How to check copyright?
How to check copyright?
Posted Oct 4, 2025 19:51 UTC (Sat) by pbonzini (subscriber, #60935)In reply to: How to check copyright? by mb
Parent article: Fedora floats AI-assisted contributions policy
In fact, bigger models also increase the memorization ability.
Posted Oct 4, 2025 19:54 UTC (Sat)
by mb (subscriber, #50428)
[Link] (2 responses)
This contradicts itself.
Posted Oct 5, 2025 10:07 UTC (Sun)
by pbonzini (subscriber, #60935)
[Link] (1 responses)
You can also use the language models as source of probabilities for arithmetic coding and some texts will compress ridiculously well, so much that the only explanation is that large parts of the text is already present in the weights in compressed form. In fact it can be mathematically proven that memorization, compression and training are essentially the same thing.
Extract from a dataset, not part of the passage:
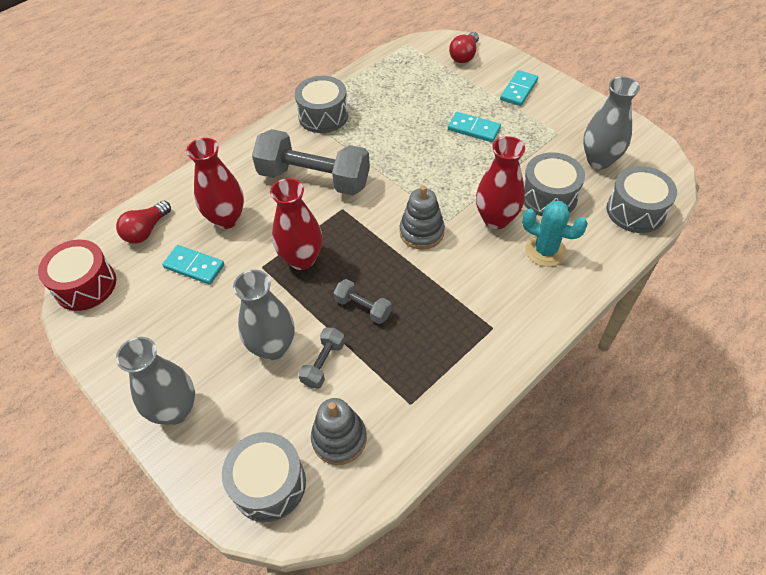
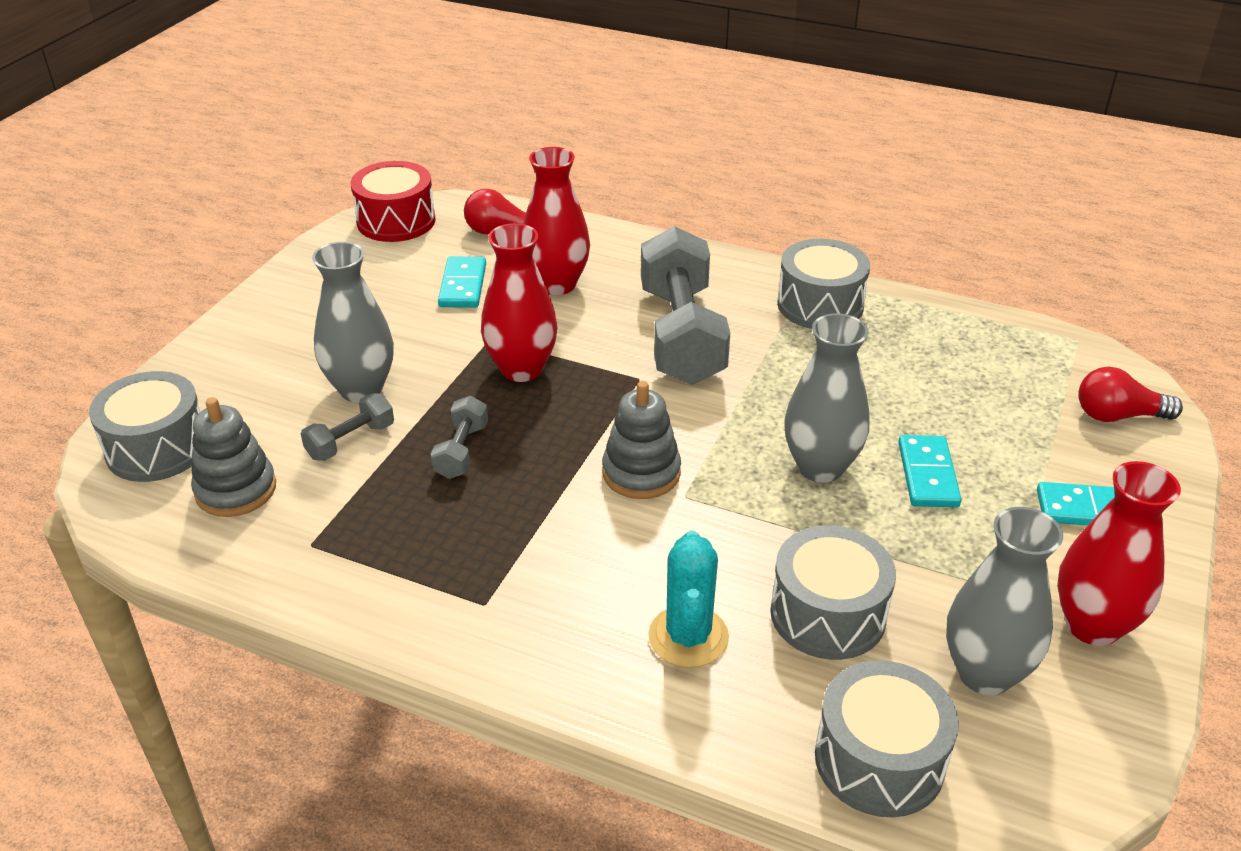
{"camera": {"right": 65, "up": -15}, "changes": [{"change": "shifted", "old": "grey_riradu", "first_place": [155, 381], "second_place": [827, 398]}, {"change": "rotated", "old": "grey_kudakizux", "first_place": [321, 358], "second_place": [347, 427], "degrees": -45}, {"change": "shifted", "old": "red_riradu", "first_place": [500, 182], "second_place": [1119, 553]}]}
Here is a paper from DeepMind on the memorization capabilities of LLMs: https://arxiv.org/pdf/2507.05578
And here is an earlier one that analyzed how memorization improves as the number of parameters grows: https://arxiv.org/pdf/2202.07646
Posted Oct 5, 2025 13:45 UTC (Sun)
by kleptog (subscriber, #1183)
[Link]
I think those papers actually show it is quite hard. Because even with very specific prompting, the majority of texts could not be recovered to any significant degree. So what are the chances an LLM will reproduce a literal text without special prompting?
Mathematically speaking an LLM is just a function, and for every output there exists an input that will produce something close to it. Even if it is just "Repeat X". (Well, technically I don't know if we know that LLMs have a dense output space.) What are the chances a random person will hit one of those inputs that matches some copyrighted output?
I suppose we've given the "infinite monkeys" a power-tool that makes it more likely for them to reproduce Shakespeare. Is it too likely?